Please allow me to share a story with you,
Before we begin, all numbers used in this example are approximate and there are a great many other factors that will influence these numbers such as earning interest on savings and not being able to predict appreciation and depreciation over a term of 30 years. In addition, there is no accounting in this example for emergencies and other events that cause unexpected loss or gain. Buying a house does not guarantee your wealth, but it is a solid foundation for building personal wealth.
This is about two young couples who we will call the Smiths and the Jones. Both are young couples starting their lives together and both are considering getting a place to live. Both couples have decided that they won’t be able to afford the house they really want right now. Each couple decides that they have $800 a month to pay for the place they will be living, and then saving $200 a month for the house they want. Both couples really want to be in a house that costs $200,000 today.
The Smiths decide that they are going to do the “smart thing” and save their hard earned money to buy a home in 3 years. They rent an apartment and it costs them $800 a month as planned. They put $200 a month in the bank to save for their dream home.
The Jones decide to work with a great REALTOR® and get hooked up with a lender that helps them to get approved for a loan, but not nearly enough to get the house they really want. Like the Smiths, they settle, but instead of settling on an apartment, they settle on a little $110,000 house that ends up giving them payments of about $800 a month. Because they own a house now, they can’t afford to save $200 a month. They save $100 a month and put the other $100 into maintaining and fixing up their little house.
Three years later:
The Smiths have saved diligently and are ready to buy the house they wanted. They have saved $7,200 over the three years and are feeling good!
The Jones have done the same thing. They only saved half the cash of the Smiths and have $3,600 ready to spend.
Seems like saving was a good idea, but, there is more!
Other things have changed in three years. A healthy market has appreciated at a conservative rate of 3% a year. The $200,000 house everyone wanted is now worth $218,000.
The Smiths have spent a total of $28,800 on rent over the three years and saved $7,200. With the home they want having gained $18,000 in value, they are now $10,800 behind where they were three years ago (in terms of buying power). *sad face*
The Jones have spent $28,800 on their mortgage and saved $3,600 in cash. They have also earned 3% a year in equity on their home. Their little $110,000 house is now worth $120,000. In addition, since they have been diligent in putting $100 a month into maintenance and with some added curb appeal, they have increased the market value with that sweat equity by $7,200 and they are able to sell their little home for $127,500. Their mortgage payments have reduced the principal they owe to $103,000. Once they sell their home for $127,500 they will pay off the principal and other fees associated with selling, they have about $15,000. Add the $3600 in cash and they have $18,600 in cash putting them on pace with the market.
Five Years Later:
The Smiths have saved $12,000, and are further in the hole, still being behind the growth of just 3 years of appreciated property prices!

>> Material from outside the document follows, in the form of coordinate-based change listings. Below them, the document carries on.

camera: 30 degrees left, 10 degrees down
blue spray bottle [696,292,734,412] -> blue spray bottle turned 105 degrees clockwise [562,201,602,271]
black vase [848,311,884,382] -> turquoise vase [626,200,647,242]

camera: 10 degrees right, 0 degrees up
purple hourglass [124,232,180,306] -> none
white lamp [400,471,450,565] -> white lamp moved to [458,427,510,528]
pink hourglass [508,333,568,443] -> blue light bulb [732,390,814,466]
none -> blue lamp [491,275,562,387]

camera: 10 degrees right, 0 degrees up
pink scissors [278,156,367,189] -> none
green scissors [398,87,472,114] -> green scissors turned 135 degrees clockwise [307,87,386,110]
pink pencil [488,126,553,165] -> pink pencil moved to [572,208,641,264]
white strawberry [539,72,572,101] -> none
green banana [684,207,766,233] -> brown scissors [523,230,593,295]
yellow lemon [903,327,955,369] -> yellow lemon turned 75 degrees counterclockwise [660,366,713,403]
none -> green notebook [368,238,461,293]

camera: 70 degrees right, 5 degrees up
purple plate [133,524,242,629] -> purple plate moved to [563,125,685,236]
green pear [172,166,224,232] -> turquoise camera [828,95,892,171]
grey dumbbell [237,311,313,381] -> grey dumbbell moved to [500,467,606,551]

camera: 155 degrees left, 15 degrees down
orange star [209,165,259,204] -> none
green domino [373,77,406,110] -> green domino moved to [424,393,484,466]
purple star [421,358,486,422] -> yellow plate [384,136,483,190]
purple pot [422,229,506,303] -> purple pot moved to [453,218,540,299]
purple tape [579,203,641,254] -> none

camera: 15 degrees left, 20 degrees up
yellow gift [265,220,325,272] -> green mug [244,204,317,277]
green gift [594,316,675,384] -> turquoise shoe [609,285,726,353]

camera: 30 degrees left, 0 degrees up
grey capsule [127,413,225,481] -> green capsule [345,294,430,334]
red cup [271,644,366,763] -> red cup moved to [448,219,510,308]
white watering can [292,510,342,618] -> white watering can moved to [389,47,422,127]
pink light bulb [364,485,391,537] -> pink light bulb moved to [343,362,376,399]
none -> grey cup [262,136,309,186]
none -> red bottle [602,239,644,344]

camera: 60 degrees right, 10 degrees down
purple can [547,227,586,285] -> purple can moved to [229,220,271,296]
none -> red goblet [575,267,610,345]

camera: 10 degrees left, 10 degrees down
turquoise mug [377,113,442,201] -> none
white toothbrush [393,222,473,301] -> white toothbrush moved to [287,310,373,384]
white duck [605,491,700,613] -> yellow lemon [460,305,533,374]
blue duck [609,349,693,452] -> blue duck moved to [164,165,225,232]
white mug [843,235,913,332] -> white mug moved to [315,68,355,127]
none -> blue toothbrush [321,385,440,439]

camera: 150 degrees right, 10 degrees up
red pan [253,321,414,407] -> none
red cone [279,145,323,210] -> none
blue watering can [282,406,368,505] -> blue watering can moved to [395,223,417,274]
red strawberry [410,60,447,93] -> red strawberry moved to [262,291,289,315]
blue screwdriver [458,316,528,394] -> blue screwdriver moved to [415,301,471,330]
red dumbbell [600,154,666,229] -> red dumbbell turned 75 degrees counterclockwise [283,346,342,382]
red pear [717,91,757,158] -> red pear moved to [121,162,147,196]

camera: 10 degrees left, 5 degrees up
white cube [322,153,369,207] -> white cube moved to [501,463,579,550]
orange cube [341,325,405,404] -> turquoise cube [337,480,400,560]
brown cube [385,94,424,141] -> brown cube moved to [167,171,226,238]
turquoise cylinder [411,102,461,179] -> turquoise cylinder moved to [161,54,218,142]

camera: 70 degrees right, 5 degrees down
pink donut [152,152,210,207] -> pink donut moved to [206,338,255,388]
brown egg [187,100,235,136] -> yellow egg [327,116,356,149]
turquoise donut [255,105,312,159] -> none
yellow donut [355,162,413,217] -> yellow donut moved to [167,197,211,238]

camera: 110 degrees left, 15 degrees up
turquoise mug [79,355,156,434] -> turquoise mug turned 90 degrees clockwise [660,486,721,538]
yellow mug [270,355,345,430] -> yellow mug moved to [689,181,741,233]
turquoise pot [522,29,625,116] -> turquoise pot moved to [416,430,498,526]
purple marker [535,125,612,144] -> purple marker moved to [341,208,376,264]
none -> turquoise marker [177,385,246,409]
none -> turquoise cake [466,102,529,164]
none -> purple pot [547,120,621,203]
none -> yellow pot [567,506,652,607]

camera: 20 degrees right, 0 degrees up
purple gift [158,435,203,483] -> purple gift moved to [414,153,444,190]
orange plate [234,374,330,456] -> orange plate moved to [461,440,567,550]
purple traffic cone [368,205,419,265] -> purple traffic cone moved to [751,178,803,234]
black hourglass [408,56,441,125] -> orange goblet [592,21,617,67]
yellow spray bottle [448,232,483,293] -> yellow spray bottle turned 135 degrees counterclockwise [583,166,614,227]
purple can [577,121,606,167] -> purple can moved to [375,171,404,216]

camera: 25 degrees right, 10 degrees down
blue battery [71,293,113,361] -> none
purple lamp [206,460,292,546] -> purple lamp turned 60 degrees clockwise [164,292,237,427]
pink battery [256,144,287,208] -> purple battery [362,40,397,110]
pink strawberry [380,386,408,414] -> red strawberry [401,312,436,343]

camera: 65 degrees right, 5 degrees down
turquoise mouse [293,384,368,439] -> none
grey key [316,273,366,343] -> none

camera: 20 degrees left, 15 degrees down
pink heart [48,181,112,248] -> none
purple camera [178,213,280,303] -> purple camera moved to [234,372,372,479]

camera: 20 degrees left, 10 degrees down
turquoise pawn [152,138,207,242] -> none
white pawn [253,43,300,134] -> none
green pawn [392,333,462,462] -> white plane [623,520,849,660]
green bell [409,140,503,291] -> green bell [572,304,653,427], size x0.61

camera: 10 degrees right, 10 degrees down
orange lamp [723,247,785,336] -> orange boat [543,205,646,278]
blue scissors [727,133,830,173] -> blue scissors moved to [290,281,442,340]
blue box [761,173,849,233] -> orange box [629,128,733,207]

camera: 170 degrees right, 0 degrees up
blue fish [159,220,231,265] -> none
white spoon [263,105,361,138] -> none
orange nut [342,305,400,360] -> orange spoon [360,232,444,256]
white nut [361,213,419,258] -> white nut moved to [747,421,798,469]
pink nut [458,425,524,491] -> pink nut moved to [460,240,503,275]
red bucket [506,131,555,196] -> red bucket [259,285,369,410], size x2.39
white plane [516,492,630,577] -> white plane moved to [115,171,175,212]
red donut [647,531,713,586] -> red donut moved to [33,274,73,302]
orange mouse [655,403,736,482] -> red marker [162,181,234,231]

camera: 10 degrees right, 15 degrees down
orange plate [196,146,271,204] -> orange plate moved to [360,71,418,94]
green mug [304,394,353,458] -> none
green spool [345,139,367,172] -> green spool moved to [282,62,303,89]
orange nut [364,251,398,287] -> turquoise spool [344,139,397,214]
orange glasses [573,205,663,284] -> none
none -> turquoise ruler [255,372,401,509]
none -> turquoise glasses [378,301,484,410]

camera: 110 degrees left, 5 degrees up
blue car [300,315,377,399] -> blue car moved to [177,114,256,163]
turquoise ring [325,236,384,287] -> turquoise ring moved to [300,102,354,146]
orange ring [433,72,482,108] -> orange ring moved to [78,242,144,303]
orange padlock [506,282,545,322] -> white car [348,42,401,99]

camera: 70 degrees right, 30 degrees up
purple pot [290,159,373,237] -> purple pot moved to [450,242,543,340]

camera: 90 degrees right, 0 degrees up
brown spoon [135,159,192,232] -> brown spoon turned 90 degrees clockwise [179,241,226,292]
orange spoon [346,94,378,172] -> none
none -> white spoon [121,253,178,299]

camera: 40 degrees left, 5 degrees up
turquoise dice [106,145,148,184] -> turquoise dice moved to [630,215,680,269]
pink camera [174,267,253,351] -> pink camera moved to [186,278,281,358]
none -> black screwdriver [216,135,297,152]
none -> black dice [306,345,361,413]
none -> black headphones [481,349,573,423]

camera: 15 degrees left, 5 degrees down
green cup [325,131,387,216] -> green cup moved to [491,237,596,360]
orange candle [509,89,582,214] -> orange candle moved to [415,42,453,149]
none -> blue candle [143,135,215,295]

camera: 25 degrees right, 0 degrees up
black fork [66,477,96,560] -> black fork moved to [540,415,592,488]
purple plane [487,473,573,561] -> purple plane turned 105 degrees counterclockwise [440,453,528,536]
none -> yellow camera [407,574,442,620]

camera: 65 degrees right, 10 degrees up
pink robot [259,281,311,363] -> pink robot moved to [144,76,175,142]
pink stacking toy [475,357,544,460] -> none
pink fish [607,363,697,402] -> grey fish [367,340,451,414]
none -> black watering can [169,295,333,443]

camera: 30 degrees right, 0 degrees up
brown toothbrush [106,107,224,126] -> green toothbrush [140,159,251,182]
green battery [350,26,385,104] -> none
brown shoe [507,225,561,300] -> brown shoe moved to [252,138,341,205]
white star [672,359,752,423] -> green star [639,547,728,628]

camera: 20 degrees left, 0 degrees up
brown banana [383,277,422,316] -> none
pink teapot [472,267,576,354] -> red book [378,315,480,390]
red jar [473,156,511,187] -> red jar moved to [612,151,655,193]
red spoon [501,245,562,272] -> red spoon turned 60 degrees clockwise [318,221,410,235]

The Jones have saved $6,000, but will have paid the house down to $97,000 and gained another 6% in appreciation and other sweat equity. If we have a sale of $135,000 then after fees they will have about $25,000 to add to their $6,000 for a total of $31,000. As time goes on, the Jones rate of earning and building wealth increases with every year.
Thirty Years Later:
Smiths will have paid a landlord $288,000 and saved $72,000. They still can’t even afford to go back in time to buy the little house the Jones have been living in for 30 years. Next month, they will still be paying $800 a month in rent. Forever.
The Jones paid their mortgage for 25 years and in that time saved $30,000 in cash. They used that savings to pay off the balance on their home and started saving the $800 AND the $100 a month for the last 5 years and have saved $54,000 in cash. They also own a free and clear house and never have to make a monthly payment again. If we see 3% a year over 30 years in appreciation, they have $267,000 of equity in their home for a total value of over $300,000!
You can see how after a few years, owning easily makes better sense. I think you know this already. Unless you are going to be moving every year, you must explore every option to buy. We don’t often face choices that could potentially cost us more than a quarter of a million dollars, but this is one of those times. Do not give tens of thousands of dollars to landlords that you could be using to invest in yourself!
In the worst case, as we move forward together, we will explore every option to buy and if you have to wait a few months to a year to buy, you still will be in a better position than the Smiths. With that, the choice is yours to be Smiths, or to be the Jones. Whether you are a young couple or a single person, young or old, start your new life on the right foot and make good choices today to build your wealth tomorrow! In ten years, you will look back to today and either love the choice you made as you build your wealth, or wonder to yourselves, “what if?”